In an executive order of his own, Biden abolished the Trump-formed task force to create the new monument, which the former president proposed last year. It was to have featured sculptures of dozens of American historical figures, including presidents, athletes and pop culture icons, envisioned by Trump as “a vast outdoor park that will feature the statues of the greatest Americans to ever live.”
Trump himself curated the list of who was to be included — Davy Crockett, Billy Graham, Whitney Houston, Harriet Tubman and Antonin Scalia, among others — but no site was selected and the garden was never funded by Congress.
Biden’s order also revoked Trump’s May 2020 order calling for the Department of Justice and the Federal Trade Commission to investigate social media companies for labeling or removing posts or entire accounts in what Trump claimed was a restriction on free speech. That order came before Trump himself was removed from platforms like Twitter and Facebook after the Jan. 6 insurrection at the Capitol.
The president also ended Trump’s December 2020 order to brand all U.S. foreign aid with a single “logo that embodies the values and generosity of the American people.”
Also revoked was Trump’s June 2020 order that called for the federal government to “prosecute to the fullest extent permitted under Federal law” acts of vandalism and destruction to statues on federal property. That order came in response to the defacement of statues — particularly those honoring the Confederacy — during nationwide protests over racial injustice following the killing of George Floyd while in police custody.

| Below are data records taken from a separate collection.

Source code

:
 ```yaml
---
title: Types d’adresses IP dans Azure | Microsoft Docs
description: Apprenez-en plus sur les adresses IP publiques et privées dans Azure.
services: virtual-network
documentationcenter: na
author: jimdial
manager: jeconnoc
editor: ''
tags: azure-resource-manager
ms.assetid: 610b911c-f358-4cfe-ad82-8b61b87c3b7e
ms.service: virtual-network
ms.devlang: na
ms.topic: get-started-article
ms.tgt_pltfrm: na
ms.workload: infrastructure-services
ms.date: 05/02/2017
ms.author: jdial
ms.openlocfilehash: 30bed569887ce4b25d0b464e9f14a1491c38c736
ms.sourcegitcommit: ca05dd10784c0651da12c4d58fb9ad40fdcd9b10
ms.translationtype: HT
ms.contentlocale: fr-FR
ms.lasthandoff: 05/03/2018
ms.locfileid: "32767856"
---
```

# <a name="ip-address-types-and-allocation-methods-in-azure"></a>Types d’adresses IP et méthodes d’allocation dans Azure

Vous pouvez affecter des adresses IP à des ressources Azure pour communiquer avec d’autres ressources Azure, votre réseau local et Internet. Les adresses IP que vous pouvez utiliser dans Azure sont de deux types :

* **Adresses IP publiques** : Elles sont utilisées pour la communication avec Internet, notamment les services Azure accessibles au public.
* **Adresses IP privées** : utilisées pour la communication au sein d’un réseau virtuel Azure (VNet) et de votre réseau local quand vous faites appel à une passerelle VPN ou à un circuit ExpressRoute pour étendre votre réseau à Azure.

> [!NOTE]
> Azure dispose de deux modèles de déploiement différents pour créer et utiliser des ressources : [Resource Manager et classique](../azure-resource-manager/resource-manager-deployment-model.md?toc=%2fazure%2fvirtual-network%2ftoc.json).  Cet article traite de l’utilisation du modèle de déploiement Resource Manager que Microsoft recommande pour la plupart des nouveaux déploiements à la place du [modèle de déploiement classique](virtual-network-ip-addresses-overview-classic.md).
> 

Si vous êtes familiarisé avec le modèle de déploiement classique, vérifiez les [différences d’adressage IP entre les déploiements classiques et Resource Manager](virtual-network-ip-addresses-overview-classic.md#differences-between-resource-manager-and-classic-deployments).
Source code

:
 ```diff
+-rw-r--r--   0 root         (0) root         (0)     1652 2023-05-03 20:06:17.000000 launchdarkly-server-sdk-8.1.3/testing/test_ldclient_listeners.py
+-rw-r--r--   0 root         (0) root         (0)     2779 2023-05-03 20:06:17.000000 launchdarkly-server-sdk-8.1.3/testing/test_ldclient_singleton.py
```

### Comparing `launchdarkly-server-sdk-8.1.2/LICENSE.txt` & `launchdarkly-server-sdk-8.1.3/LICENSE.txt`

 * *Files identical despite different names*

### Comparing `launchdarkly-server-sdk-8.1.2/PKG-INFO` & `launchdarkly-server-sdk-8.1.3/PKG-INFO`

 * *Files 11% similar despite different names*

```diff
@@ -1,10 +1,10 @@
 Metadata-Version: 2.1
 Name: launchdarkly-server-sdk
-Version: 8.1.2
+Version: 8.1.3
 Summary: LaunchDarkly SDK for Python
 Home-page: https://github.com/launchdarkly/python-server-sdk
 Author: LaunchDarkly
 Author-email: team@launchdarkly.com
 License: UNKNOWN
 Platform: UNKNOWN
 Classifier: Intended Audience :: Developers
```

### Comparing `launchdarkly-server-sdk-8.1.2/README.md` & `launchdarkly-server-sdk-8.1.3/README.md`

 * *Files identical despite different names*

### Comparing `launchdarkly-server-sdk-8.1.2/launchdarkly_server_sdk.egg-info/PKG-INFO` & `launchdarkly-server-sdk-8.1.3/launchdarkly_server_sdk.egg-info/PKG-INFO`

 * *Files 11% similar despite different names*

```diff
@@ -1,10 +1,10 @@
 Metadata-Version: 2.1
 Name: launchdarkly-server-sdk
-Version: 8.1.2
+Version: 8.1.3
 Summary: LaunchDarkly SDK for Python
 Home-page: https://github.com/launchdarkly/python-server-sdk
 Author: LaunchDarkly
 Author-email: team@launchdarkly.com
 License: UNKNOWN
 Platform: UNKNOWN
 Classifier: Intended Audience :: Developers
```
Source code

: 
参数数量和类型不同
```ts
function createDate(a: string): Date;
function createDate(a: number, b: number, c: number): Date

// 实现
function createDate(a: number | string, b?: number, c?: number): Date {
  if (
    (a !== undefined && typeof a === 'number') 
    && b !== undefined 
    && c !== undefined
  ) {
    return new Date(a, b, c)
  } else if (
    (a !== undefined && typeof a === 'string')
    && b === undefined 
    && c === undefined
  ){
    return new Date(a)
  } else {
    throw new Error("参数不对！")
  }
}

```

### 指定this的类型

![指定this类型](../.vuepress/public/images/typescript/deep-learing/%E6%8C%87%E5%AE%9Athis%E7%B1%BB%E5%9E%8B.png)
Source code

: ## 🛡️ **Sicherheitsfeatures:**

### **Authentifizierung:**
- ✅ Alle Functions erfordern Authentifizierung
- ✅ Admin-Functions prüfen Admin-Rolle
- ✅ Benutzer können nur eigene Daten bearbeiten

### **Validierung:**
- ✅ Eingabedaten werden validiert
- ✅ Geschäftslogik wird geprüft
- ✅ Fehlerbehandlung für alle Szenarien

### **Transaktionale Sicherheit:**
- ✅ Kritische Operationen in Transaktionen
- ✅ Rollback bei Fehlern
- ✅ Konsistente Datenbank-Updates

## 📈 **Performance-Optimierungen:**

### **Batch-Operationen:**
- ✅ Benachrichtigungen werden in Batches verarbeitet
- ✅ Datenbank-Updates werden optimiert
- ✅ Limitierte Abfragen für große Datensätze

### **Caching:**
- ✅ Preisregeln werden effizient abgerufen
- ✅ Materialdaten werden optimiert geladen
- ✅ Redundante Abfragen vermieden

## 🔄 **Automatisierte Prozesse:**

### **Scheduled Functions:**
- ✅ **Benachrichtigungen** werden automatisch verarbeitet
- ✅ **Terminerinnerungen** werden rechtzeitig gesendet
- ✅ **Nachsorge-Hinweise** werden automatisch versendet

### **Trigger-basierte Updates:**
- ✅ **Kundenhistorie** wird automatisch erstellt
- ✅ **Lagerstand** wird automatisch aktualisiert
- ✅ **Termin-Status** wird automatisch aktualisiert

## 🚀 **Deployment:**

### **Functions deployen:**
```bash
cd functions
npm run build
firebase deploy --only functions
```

Biden also took aim at a Trump proclamation that required immigrants to prove they would be covered by certain health insurance plans within 30 days of entering the U.S. or prove they could cover medical costs.
“My Administration is committed to expanding access to quality, affordable healthcare,” Biden said in revoking that proclamation. “We can achieve that objective, however, without barring the entry of noncitizens who seek to immigrate lawfully to this country but who lack significant financial means or have not purchased health insurance coverage from a restrictive list of qualifying plans.”